The support of the Saudi kings is an important factor in the jurists’ growing influence. Siyāsa sharʿiyya obliges the kings not only to follow Islamic law in their actions but also to help propagate Saudi views on sharīʿa. Financed by the king, Saudi organizations have in the last decades distributed writings by Saudi ʿulamāʾ to mosques and Islamic cultural centers worldwide. Moreover, Islamic universities in the kingdom attract thousands of international students from all over the Muslim world, who, once returned to their home countries, apply Saudi understandings of Islamic law in their teaching or judging.3
However, it was the internet that put Saudi views at the center of contemporary discourses on Islam and Islamic law. A quick search in English or Arabic on a random question of Islamic jurisprudence most likely leads to the website of a Saudi scholar. A younger generation of Saudi ʿulamāʾ, like Muḥammad bin ʿAbd al-Raḥmān al-ʿArīfī or Ṣāliḥ bin ʿAwād al-Maghāmsī, have managed to gain a massive social media following that is not anymore limited to the kingdom.4
The world will thus closely look at how and whether Saudi efforts to combine Islamic orthodoxy with twenty-first-century capitalism, the digital revolution, and other challenges of our times will succeed. The development of the Saudi judiciary will show if and how Islamic jurisprudence can survive as a living tradition.

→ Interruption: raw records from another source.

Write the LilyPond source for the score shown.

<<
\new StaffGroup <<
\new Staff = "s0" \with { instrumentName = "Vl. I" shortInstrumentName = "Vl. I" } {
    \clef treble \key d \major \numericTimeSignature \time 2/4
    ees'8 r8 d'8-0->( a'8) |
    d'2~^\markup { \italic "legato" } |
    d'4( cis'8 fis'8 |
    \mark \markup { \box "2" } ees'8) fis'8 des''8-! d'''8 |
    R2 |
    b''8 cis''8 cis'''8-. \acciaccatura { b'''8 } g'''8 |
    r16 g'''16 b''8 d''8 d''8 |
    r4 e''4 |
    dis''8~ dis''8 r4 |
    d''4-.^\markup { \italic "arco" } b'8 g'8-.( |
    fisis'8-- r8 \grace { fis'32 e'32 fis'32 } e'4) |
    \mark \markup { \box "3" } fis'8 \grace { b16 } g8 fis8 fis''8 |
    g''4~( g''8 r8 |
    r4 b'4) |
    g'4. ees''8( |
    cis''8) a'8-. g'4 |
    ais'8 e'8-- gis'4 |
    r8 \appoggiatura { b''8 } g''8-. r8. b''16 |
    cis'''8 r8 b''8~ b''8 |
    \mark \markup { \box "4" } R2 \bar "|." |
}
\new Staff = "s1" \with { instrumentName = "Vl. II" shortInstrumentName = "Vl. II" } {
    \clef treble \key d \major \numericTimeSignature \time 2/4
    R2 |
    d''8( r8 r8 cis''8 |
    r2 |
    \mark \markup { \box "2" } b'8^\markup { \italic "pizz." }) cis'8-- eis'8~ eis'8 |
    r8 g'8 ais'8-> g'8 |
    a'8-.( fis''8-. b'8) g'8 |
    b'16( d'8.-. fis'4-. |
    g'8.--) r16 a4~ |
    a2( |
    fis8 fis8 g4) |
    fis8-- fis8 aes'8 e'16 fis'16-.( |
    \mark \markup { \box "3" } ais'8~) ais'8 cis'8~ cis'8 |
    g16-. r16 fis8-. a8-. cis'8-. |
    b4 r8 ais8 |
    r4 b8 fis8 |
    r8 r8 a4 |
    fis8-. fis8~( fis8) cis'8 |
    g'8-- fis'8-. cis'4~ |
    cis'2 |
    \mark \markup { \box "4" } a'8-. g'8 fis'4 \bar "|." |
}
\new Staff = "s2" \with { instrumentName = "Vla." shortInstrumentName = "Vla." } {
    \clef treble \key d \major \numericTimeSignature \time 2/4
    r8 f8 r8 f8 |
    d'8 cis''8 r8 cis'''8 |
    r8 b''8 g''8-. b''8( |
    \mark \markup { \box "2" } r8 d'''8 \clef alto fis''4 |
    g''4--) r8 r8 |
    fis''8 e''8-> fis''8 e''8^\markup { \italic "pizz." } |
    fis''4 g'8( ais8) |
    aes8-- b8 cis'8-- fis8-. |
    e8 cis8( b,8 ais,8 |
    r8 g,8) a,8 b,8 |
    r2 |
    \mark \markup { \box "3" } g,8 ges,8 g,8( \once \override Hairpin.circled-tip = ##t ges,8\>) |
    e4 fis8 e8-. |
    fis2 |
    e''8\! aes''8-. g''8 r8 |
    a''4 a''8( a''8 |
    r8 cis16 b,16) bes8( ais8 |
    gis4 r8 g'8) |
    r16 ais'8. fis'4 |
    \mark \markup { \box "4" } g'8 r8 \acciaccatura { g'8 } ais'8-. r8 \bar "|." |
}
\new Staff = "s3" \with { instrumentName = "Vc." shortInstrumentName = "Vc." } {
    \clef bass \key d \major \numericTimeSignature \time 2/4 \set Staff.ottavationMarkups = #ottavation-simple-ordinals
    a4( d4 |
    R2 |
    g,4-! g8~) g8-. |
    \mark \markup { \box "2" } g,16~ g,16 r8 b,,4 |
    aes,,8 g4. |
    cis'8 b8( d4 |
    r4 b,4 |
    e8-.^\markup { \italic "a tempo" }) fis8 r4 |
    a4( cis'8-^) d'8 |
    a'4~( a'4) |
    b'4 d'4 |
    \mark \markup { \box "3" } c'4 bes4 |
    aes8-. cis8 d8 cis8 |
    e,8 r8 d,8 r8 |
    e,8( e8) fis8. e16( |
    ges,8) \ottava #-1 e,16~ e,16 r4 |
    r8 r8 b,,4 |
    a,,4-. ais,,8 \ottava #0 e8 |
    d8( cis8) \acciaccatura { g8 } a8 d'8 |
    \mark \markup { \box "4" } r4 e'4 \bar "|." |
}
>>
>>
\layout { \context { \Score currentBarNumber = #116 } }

Chibli Mallat, The Normalization of Saudi Law (Oxford: Oxford University Press, 2022).
See Dominik Krell, “Codification and the Legacy of Islamic Jurisprudence,” Oriente Moderno (forthcoming).
In early 2024, I had the chance to interview a large number of Islamic judges (cadis) in the Gambia. Many of the cadis had been educated in Saudi Arabia. Although they were not simply imitating Saudi scholars, their education in the kingdom undoubtedly influences their approach to Islamic law. This is most visible in their approach to the schools of jurisprudence. While the cadis still respect the authority of the Mālikī school, which prevails in the Gambia, they also regularly apply opinions from other schools.
In 2023, more than 19.2 million users followed al-ʿArīfī’s personal twitter account (now X), which made it the most followed Arab-speaking account on the platform. He has more followers than the Dalai Lama (in English, 19.1 million) and the pope (in English, 18.9 million) and almost as many followers as Al Jazeera (in Arabic, 19.9 million).